Several on-chain measures show that purchasing pressure increases, implying that Bitcoin and Ethereum are destined for extreme volatility. These cryptocurrencies must yet clear one hurdle to restart their upward trajectory.
The Bitcoin Whales Have Returned
After plunging below $41,000 earlier, Bitcoin has made a dramatic comeback. Following the sharp decline, the top cryptocurrency was able to gain almost 3,500 points, reaching a high of $43,750 at the time of writing.
As prices fell, Santiment’s Token Age Consumed indicator saw a substantial increase in idle BTC currently moving hands in the last several hours.
This on-chain indicator is calculated by multiplying the number of coins that have recently switched addresses by the number of days since they last moved. Although the movement of old tokens is not always a leading price indication, it has contributed to recent volatility increases.
Based on previous token fluctuations, Bitcoin might see much more volatility if history repeats itself.
The behavior of whales implies that the next rise in volatility will be positive. Wallets on the network with 100 to 10,000 BTC have added more than 80,000 BTC to their holdings in the previous 24 hours, totaling $3.32 billion.
Large investors may be seeking to buy at a bargain in anticipation of an upswing, as seen by the rapid rise in upward pressure.
Even though the changes appear to favor the bulls, Bitcoin will meet significant resistance shortly. For example, 1.2 million addresses had already acquired 1.05 million BTC between $43,150 and $45,670, according to IntoTheBlock’s In/Out of the Money Around Price (IOMAP) model.
As prices seek to move further, limiting the upward pressure, these holders may be attempting to break even on their underwater holdings. Therefore, only a significant daily candlestick close above this supply barrier may herald the start of a new rally.
The IOMAP cohorts, on the other hand, show that the most substantial support wall beneath Bitcoin is located between $41,830 and $43,000. Around this price level, around 760,000 addresses own almost 430,000 BTC. Thus, slicing through this demand zone might result in a drop to $39,000, as there is no other region of interest to keep prices from dropping.

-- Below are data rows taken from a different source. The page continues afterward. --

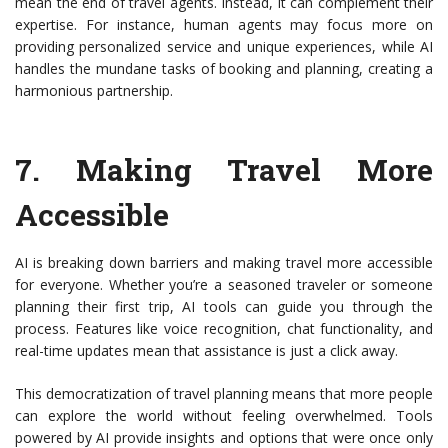
mean the end of travel agents. Instead, it can complement their
expertise. For instance, human agents may focus more on
providing personalized service and unique experiences, while AI
handles the mundane tasks of booking and planning, creating a
harmonious partnership.
7.
Making Travel More
Accessible
AI is breaking down barriers and making travel more accessible
for everyone. Whether you’re a seasoned traveler or someone
planning their first trip, AI tools can guide you through the
process. Features like voice recognition, chat functionality, and
real-time updates mean that assistance is just a click away.
This democratization of travel planning means that more people
can explore the world without feeling overwhelmed. Tools
powered by AI provide insights and options that were once only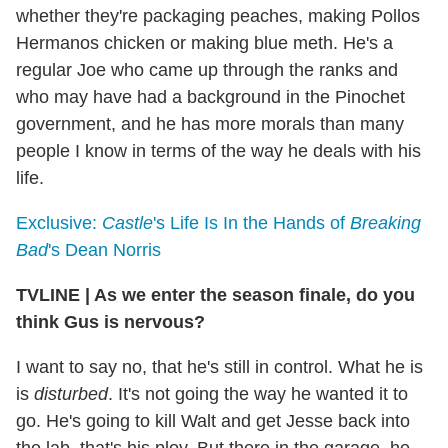
whether they're packaging peaches, making Pollos
Hermanos chicken or making blue meth. He's a
regular Joe who came up through the ranks and
who may have had a background in the Pinochet
government, and he has more morals than many
people I know in terms of the way he deals with his
life.
Exclusive:
Castle
's Life Is In the Hands of
Breaking
Bad
's Dean Norris
TVLINE
|
As we enter the season finale, do you
think Gus is nervous?
I want to say no, that he's still in control. What he is
is
disturbed
. It's not going the way he wanted it to
go. He's going to kill Walt and get Jesse back into
the lab, that's his ploy. But there in the garage, he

Ethereum appears to be undervalued
The amount of Ethereum tokens held on cryptocurrency exchanges is steadily decreasing. Over 1.35 million ETH has been drained from trading platforms in the previous month alone, indicating a 6.63 percent drop.
The falling ETH supply on well-known cryptocurrency exchange wallets bodes well for Ethereum’s price rise in the future. It technically lowers the amount of ETH that can be sold, therefore limiting the negative potential.
Furthermore, the Market Value to Realized Value (MVRV) index shows that Ethereum is now undervalued. The average profit or loss of addresses that purchased ETH in the previous month is measured by this basic index. Therefore, when the 30-day MVRV falls below 0%, a bullish impulse is likely to follow.
The 30-day MVRV ratio is now hovering at -8.6%, indicating that ETH is trading in the “opportunity zone.” The lower the MVRV ratio, the more likely the price movement will be upward.
Even though Ethereum sits on top of shaky support, transaction history suggests that it only has to clear one hurdle to restart its upward trajectory.
Between $3,185 and $3,275, more than 1.2 million addresses have bought about 8.6 million ETH. A strong candlestick close over this resistance level may catapult ETH to fresh all-time highs of $4,000 or more.
Nonetheless, investors should keep a careful eye on the $2,900 support level, as any hints of weakness in the area might prompt market players to sell. Ethereum may plummet below $2,500 in such unusual situations.